• **PROMPT**:
Copy, from the material below, each line where "shoulder" shows up.

• **STORED DATA**:
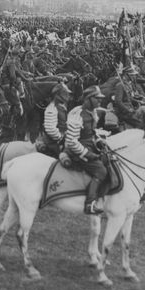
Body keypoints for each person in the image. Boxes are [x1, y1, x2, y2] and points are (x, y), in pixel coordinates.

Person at [65, 85, 107, 215]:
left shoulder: (92, 112)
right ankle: (90, 203)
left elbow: (92, 132)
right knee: (101, 171)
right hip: (77, 151)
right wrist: (87, 154)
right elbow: (72, 141)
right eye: (97, 99)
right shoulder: (77, 115)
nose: (100, 102)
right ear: (88, 99)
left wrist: (99, 141)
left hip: (89, 145)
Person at [39, 83, 69, 158]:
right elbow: (50, 129)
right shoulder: (51, 109)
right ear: (57, 95)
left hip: (61, 138)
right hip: (53, 142)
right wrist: (61, 138)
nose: (66, 96)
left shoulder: (61, 106)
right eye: (64, 93)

• **SOLUTION**:
left shoulder: (92, 112)
right shoulder: (77, 115)
right shoulder: (51, 109)
left shoulder: (61, 106)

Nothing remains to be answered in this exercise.